Codes for Stylistic Chinese Poetry Generation via Unsupervised Style Disentanglement (EMNLP 2018)

Geek Repo:Geek Repo

Github PK Tool:Github PK Tool

Various questions about the code, and how one can run it

fadi16 opened this issue · comments

Many thanks for making the code of the paper available.

I'm trying to understand how the code works, but finding it very hard to get the code to run (and generate something). Could you please clarify the following:

  1. What does beam_size mean? I get asked to provide a beam_size when I run generate.py, but not sure what that should be?
  2. What does the file "DubplicateCheckLib.txt" do? It's missing in the repository, so I'm using "DubplicateCheckLib_example.txt" instead, but not sure of the effect that would have on the model.
  3. I trained the model for about an hour with training/testing/validation pkl files I created from the poems example corpus (poems.txt) - (I understand that amount of time with that corpus size is not enough, I was just trying to see if the generation process works).

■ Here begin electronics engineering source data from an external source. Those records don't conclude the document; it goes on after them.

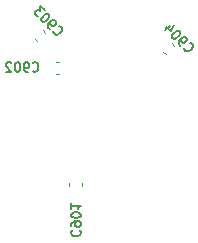
<source format=gbr>
%TF.GenerationSoftware,KiCad,Pcbnew,(6.0.5)*%
%TF.CreationDate,2023-02-09T13:46:48+02:00*%
%TF.ProjectId,minifp,6d696e69-6670-42e6-9b69-6361645f7063,rev?*%
%TF.SameCoordinates,Original*%
%TF.FileFunction,Legend,Bot*%
%TF.FilePolarity,Positive*%
%FSLAX46Y46*%
G04 Gerber Fmt 4.6, Leading zero omitted, Abs format (unit mm)*
G04 Created by KiCad (PCBNEW (6.0.5)) date 2023-02-09 13:46:48*
%MOMM*%
%LPD*%
G01*
G04 APERTURE LIST*
%ADD10C,0.150000*%
%ADD11C,0.120000*%
G04 APERTURE END LIST*
D10*
%TO.C,C901*%
X163014285Y-121595238D02*
X162976190Y-121633333D01*
X162938095Y-121747619D01*
X162938095Y-121823809D01*
X162976190Y-121938095D01*
X163052380Y-122014285D01*
X163128571Y-122052380D01*
X163280952Y-122090476D01*
X163395238Y-122090476D01*
X163547619Y-122052380D01*
X163623809Y-122014285D01*
X163700000Y-121938095D01*
X163738095Y-121823809D01*
X163738095Y-121747619D01*
X163700000Y-121633333D01*
X163661904Y-121595238D01*
X162938095Y-121214285D02*
X162938095Y-121061904D01*
X162976190Y-120985714D01*
X163014285Y-120947619D01*
X163128571Y-120871428D01*
X163280952Y-120833333D01*
X163585714Y-120833333D01*
X163661904Y-120871428D01*
X163700000Y-120909523D01*
X163738095Y-120985714D01*
X163738095Y-121138095D01*
X163700000Y-121214285D01*
X163661904Y-121252380D01*
X163585714Y-121290476D01*
X163395238Y-121290476D01*
X163319047Y-121252380D01*
X163280952Y-121214285D01*
X163242857Y-121138095D01*
X163242857Y-120985714D01*
X163280952Y-120909523D01*
X163319047Y-120871428D01*
X163395238Y-120833333D01*
X163738095Y-120338095D02*
X163738095Y-120261904D01*
X163700000Y-120185714D01*
X163661904Y-120147619D01*
X163585714Y-120109523D01*
X163433333Y-120071428D01*
X163242857Y-120071428D01*
X163090476Y-120109523D01*
X163014285Y-120147619D01*
X162976190Y-120185714D01*
X162938095Y-120261904D01*
X162938095Y-120338095D01*
X162976190Y-120414285D01*
X163014285Y-120452380D01*
X163090476Y-120490476D01*
X163242857Y-120528571D01*
X163433333Y-120528571D01*
X163585714Y-120490476D01*
X163661904Y-120452380D01*
X163700000Y-120414285D01*
X163738095Y-120338095D01*
X162938095Y-119309523D02*
X162938095Y-119766666D01*
X162938095Y-119538095D02*
X163738095Y-119538095D01*
X163623809Y-119614285D01*
X163547619Y-119690476D01*
X163509523Y-119766666D01*
%TO.C,C904*%
X172505998Y-106160059D02*
X172505998Y-106213934D01*
X172559873Y-106321683D01*
X172613748Y-106375558D01*
X172721497Y-106429433D01*
X172829247Y-106429433D01*
X172910059Y-106402496D01*
X173044746Y-106321683D01*
X173125558Y-106240871D01*
X173206370Y-106106184D01*
X173233308Y-106025372D01*
X173233308Y-105917622D01*
X173179433Y-105809873D01*
X173125558Y-105755998D01*
X173017809Y-105702123D01*
X172963934Y-105702123D01*
X172182749Y-105944560D02*
X172075000Y-105836810D01*
X172048062Y-105755998D01*
X172048062Y-105702123D01*
X172075000Y-105567436D01*
X172155812Y-105432749D01*
X172371311Y-105217250D01*
X172452123Y-105190312D01*
X172505998Y-105190312D01*
X172586810Y-105217250D01*
X172694560Y-105325000D01*
X172721497Y-105405812D01*
X172721497Y-105459687D01*
X172694560Y-105540499D01*
X172559873Y-105675186D01*
X172479061Y-105702123D01*
X172425186Y-105702123D01*
X172344374Y-105675186D01*
X172236624Y-105567436D01*
X172209687Y-105486624D01*
X172209687Y-105432749D01*
X172236624Y-105351937D01*
X172128874Y-104759314D02*
X172075000Y-104705439D01*
X171994187Y-104678502D01*
X171940312Y-104678502D01*
X171859500Y-104705439D01*
X171724813Y-104786251D01*
X171590126Y-104920938D01*
X171509314Y-105055625D01*
X171482377Y-105136438D01*
X171482377Y-105190312D01*
X171509314Y-105271125D01*
X171563189Y-105325000D01*
X171644001Y-105351937D01*
X171697876Y-105351937D01*
X171778688Y-105325000D01*
X171913375Y-105244187D01*
X172048062Y-105109500D01*
X172128874Y-104974813D01*
X172155812Y-104894001D01*
X172155812Y-104840126D01*
X172128874Y-104759314D01*
X171266877Y-104274441D02*
X170889754Y-104651564D01*
X171617064Y-104193629D02*
X171347690Y-104732377D01*
X170997503Y-104382190D01*
%TO.C,C903*%
X161430998Y-104735059D02*
X161430998Y-104788934D01*
X161484873Y-104896683D01*
X161538748Y-104950558D01*
X161646497Y-105004433D01*
X161754247Y-105004433D01*
X161835059Y-104977496D01*
X161969746Y-104896683D01*
X162050558Y-104815871D01*
X162131370Y-104681184D01*
X162158308Y-104600372D01*
X162158308Y-104492622D01*
X162104433Y-104384873D01*
X162050558Y-104330998D01*
X161942809Y-104277123D01*
X161888934Y-104277123D01*
X161107749Y-104519560D02*
X161000000Y-104411810D01*
X160973062Y-104330998D01*
X160973062Y-104277123D01*
X161000000Y-104142436D01*
X161080812Y-104007749D01*
X161296311Y-103792250D01*
X161377123Y-103765312D01*
X161430998Y-103765312D01*
X161511810Y-103792250D01*
X161619560Y-103900000D01*
X161646497Y-103980812D01*
X161646497Y-104034687D01*
X161619560Y-104115499D01*
X161484873Y-104250186D01*
X161404061Y-104277123D01*
X161350186Y-104277123D01*
X161269374Y-104250186D01*
X161161624Y-104142436D01*
X161134687Y-104061624D01*
X161134687Y-104007749D01*
X161161624Y-103926937D01*
X161053874Y-103334314D02*
X161000000Y-103280439D01*
X160919187Y-103253502D01*
X160865312Y-103253502D01*
X160784500Y-103280439D01*
X160649813Y-103361251D01*
X160515126Y-103495938D01*
X160434314Y-103630625D01*
X160407377Y-103711438D01*
X160407377Y-103765312D01*
X160434314Y-103846125D01*
X160488189Y-103900000D01*
X160569001Y-103926937D01*
X160622876Y-103926937D01*
X160703688Y-103900000D01*
X160838375Y-103819187D01*
X160973062Y-103684500D01*
X161053874Y-103549813D01*
X161080812Y-103469001D01*
X161080812Y-103415126D01*
X161053874Y-103334314D01*
X160676751Y-102957190D02*
X160326564Y-102607004D01*
X160299627Y-103011065D01*
X160218815Y-102930253D01*
X160138003Y-102903316D01*
X160084128Y-102903316D01*
X160003316Y-102930253D01*
X159868629Y-103064940D01*
X159841691Y-103145752D01*
X159841691Y-103199627D01*
X159868629Y-103280439D01*
X160030253Y-103442064D01*
X160111065Y-103469001D01*
X160164940Y-103469001D01*
%TO.C,C902*%
X159670238Y-108085714D02*
X159708333Y-108123809D01*
X159822619Y-108161904D01*
X159898809Y-108161904D01*
X160013095Y-108123809D01*
X160089285Y-108047619D01*
X160127380Y-107971428D01*
X160165476Y-107819047D01*
X160165476Y-107704761D01*
X160127380Y-107552380D01*
X160089285Y-107476190D01*
X160013095Y-107400000D01*
X159898809Y-107361904D01*
X159822619Y-107361904D01*
X159708333Y-107400000D01*
X159670238Y-107438095D01*
X159289285Y-108161904D02*
X159136904Y-108161904D01*
X159060714Y-108123809D01*
X159022619Y-108085714D01*
X158946428Y-107971428D01*
X158908333Y-107819047D01*
X158908333Y-107514285D01*
X158946428Y-107438095D01*
X158984523Y-107400000D01*
X159060714Y-107361904D01*
X159213095Y-107361904D01*
X159289285Y-107400000D01*
X159327380Y-107438095D01*
X159365476Y-107514285D01*
X159365476Y-107704761D01*
X159327380Y-107780952D01*
X159289285Y-107819047D01*
X159213095Y-107857142D01*
X159060714Y-107857142D01*
X158984523Y-107819047D01*
X158946428Y-107780952D01*
X158908333Y-107704761D01*
X158413095Y-107361904D02*
X158336904Y-107361904D01*
X158260714Y-107400000D01*
X158222619Y-107438095D01*
X158184523Y-107514285D01*
X158146428Y-107666666D01*
X158146428Y-107857142D01*
X158184523Y-108009523D01*
X158222619Y-108085714D01*
X158260714Y-108123809D01*
X158336904Y-108161904D01*
X158413095Y-108161904D01*
X158489285Y-108123809D01*
X158527380Y-108085714D01*
X158565476Y-108009523D01*
X158603571Y-107857142D01*
X158603571Y-107666666D01*
X158565476Y-107514285D01*
X158527380Y-107438095D01*
X158489285Y-107400000D01*
X158413095Y-107361904D01*
X157841666Y-107438095D02*
X157803571Y-107400000D01*
X157727380Y-107361904D01*
X157536904Y-107361904D01*
X157460714Y-107400000D01*
X157422619Y-107438095D01*
X157384523Y-107514285D01*
X157384523Y-107590476D01*
X157422619Y-107704761D01*
X157879761Y-108161904D01*
X157384523Y-108161904D01*
D11*
%TO.C,C901*%
X162790000Y-117559420D02*
X162790000Y-117840580D01*
X163810000Y-117559420D02*
X163810000Y-117840580D01*
%TO.C,C904*%
X171461219Y-105739970D02*
X171660030Y-105938781D01*
X170739970Y-106461219D02*
X170938781Y-106660030D01*
%TO.C,C903*%
X159839970Y-105361219D02*
X160038781Y-105560030D01*
X160561219Y-104639970D02*
X160760030Y-104838781D01*
%TO.C,C902*%
X161940580Y-108310000D02*
X161659420Y-108310000D01*
X161940580Y-107290000D02*
X161659420Y-107290000D01*
%TD*%
M02*

</source>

Then I tried to generate something with it (by running generate.py). I tried beam_size (from 1-10) and gave an input sentence ("戴花三朵镇长春"), but I kept getting this error:
    "generation failed! line 2 generation failed!", is this because the model wasn't trained enough? or am I doing something wrong.

Thanks a lot for your help!

commented

hello, mate. any progress ?

Sry for the late response. It has been years after I wrote this code and there's a chance that I missed some details.

  1. beam size means the number of candidates in a beam search. You can simply set it to 20 or 30.
  2. It is used to avoid generating sentences that already in the training set. It's ok to leave it blank.
  3. All sentences are filtered out (e.g. rhythm issue) or not qualified enough. I think 1000 epochs can generate some meaningful sentences. Increasing beam size may also help.